_Exercise directions:_
Among the lines below, return each one that contains the word "Valadares".

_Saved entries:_
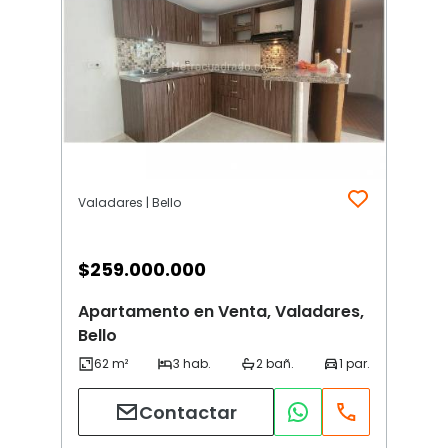
Valadares | Bello
$
259.000.000
Apartamento en Venta, Valadares,
Bello
Contactar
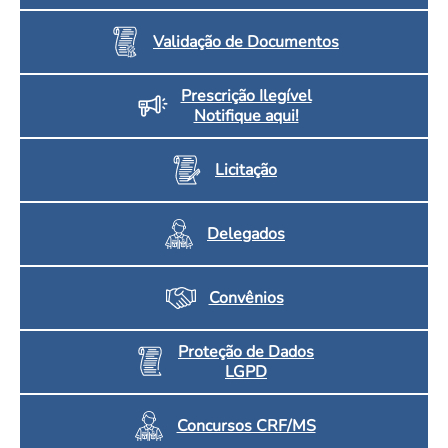
Validação de Documentos
Prescrição Ilegível
Notifique aqui!
Licitação
Delegados
Convênios
Proteção de Dados
LGPD
Concursos CRF/MS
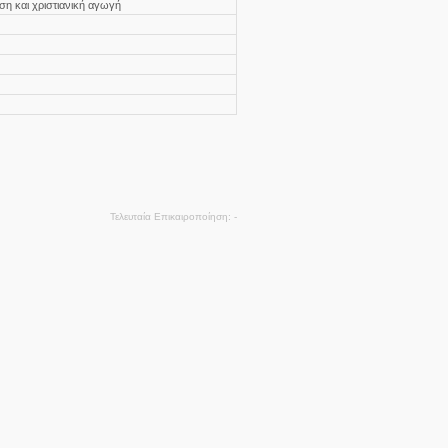
η και χριστιανική αγωγή
Τελευταία Επικαιροποίηση
-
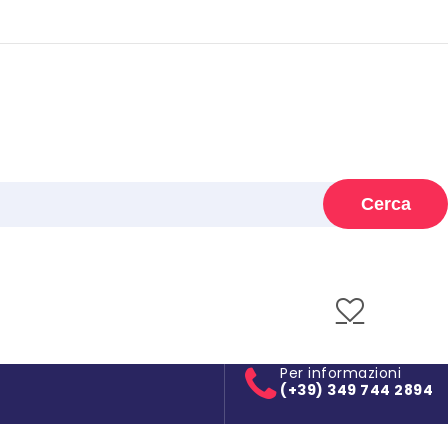
Cerca
Per informazioni
(+39) 349 744 2894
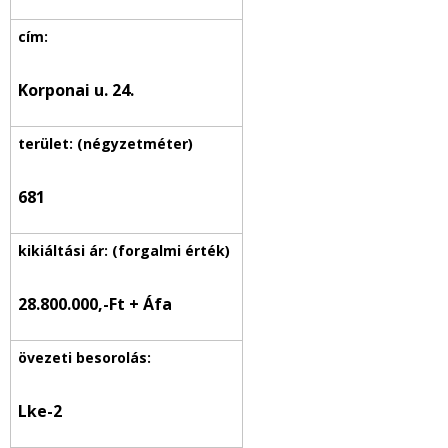
Korponai u. 24.
681
28.800.000,-Ft + Áfa
Lke-2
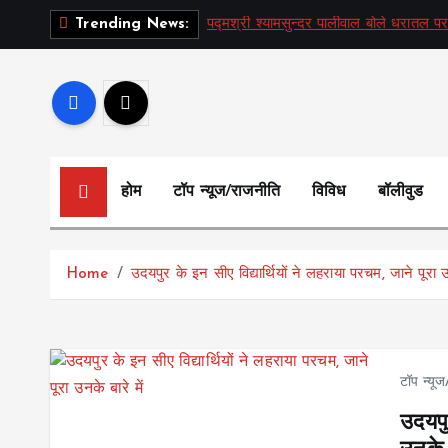
S
पद्मश्री श्यामसुन्दर पालीवाल बोले धरातल पर
Trending News:
k
i
p
t
o
c
होम
टॉप न्यूज/राजनीति
विविध
बॉलीवुड
o
n
t
Home
उदयपुर के इन सीए विद्यार्थियों ने लहराया परचम, जाने पूरा उन
e
n
t
टॉप न्यू
उदयपु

_Answer box:_
Valadares | Bello
Apartamento en Venta, Valadares,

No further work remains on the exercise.